Swap "Telefon" for "Phone" throughout all the records below and reproduce every other line unchanged, leaving the pictures out.

==========

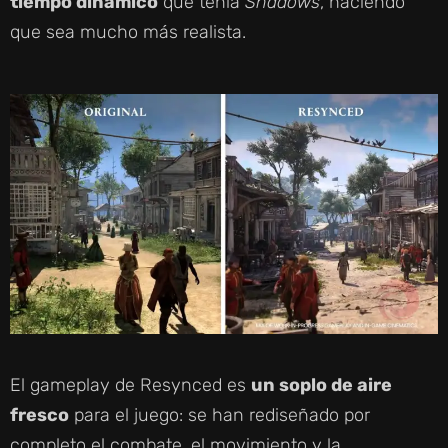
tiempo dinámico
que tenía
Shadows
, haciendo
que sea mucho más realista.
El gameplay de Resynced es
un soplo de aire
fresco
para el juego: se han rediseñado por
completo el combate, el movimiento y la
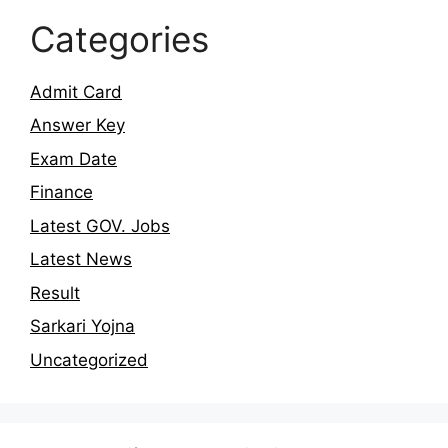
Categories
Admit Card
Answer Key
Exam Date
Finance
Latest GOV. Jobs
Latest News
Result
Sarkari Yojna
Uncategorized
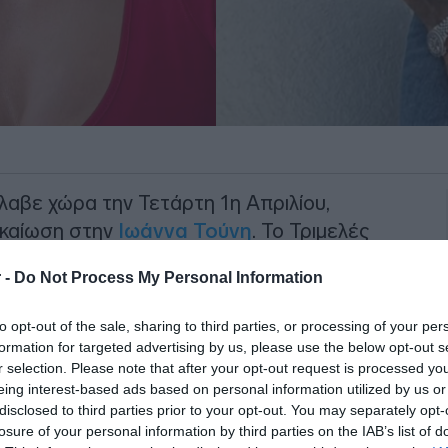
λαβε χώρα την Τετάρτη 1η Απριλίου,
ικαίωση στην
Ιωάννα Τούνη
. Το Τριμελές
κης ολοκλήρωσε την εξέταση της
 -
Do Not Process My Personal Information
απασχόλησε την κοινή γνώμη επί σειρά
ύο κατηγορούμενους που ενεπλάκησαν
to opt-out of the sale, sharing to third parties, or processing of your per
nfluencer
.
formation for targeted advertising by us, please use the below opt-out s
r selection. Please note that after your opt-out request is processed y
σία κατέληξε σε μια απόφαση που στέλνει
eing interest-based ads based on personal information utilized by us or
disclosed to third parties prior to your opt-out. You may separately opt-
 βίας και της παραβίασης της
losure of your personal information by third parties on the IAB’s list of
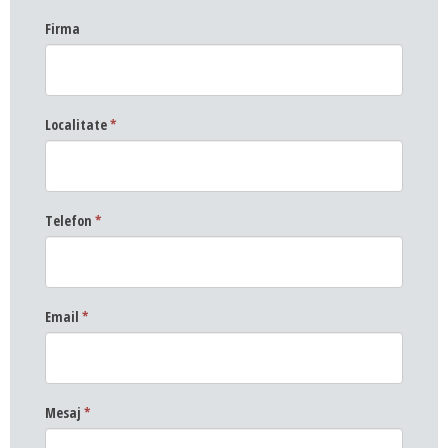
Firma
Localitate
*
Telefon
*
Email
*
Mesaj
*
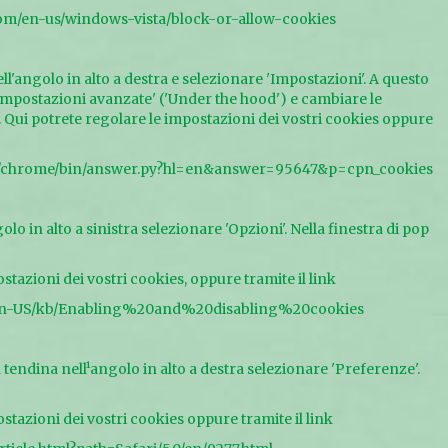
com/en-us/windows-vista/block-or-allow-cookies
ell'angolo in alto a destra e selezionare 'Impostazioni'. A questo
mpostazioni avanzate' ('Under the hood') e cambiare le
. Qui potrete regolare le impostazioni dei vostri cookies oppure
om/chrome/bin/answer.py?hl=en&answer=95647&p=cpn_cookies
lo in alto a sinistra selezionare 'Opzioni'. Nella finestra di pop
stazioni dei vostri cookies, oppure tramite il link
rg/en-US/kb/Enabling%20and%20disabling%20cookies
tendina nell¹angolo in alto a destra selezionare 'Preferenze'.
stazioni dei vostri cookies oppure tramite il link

==========

### Output for this exercise
tiempo dinámico
que tenía
Shadows
, haciendo
que sea mucho más realista.
El gameplay de Resynced es
un soplo de aire
fresco
para el juego: se han rediseñado por
completo el combate, el movimiento y la
Categories
Admit Card
Answer Key
Exam Date
Finance
Latest GOV. Jobs
Latest News
Result
Sarkari Yojna
Uncategorized
λαβε χώρα την Τετάρτη 1η Απριλίου,
ικαίωση στην
Ιωάννα Τούνη
. Το Τριμελές
κης ολοκλήρωσε την εξέταση της
 -
Do Not Process My Personal Information
απασχόλησε την κοινή γνώμη επί σειρά
ύο κατηγορούμενους που ενεπλάκησαν
to opt-out of the sale, sharing to third parties, or processing of your per
nfluencer
.
formation for targeted advertising by us, please use the below opt-out s
r selection. Please note that after your opt-out request is processed y
σία κατέληξε σε μια απόφαση που στέλνει
eing interest-based ads based on personal information utilized by us or
disclosed to third parties prior to your opt-out. You may separately opt-
 βίας και της παραβίασης της
losure of your personal information by third parties on the IAB’s list of
Firma
Localitate
*
Phone
*
Email
*
Mesaj
*
com/en-us/windows-vista/block-or-allow-cookies
ell'angolo in alto a destra e selezionare 'Impostazioni'. A questo
mpostazioni avanzate' ('Under the hood') e cambiare le
. Qui potrete regolare le impostazioni dei vostri cookies oppure
om/chrome/bin/answer.py?hl=en&answer=95647&p=cpn_cookies
lo in alto a sinistra selezionare 'Opzioni'. Nella finestra di pop
stazioni dei vostri cookies, oppure tramite il link
rg/en-US/kb/Enabling%20and%20disabling%20cookies
tendina nell¹angolo in alto a destra selezionare 'Preferenze'.
stazioni dei vostri cookies oppure tramite il link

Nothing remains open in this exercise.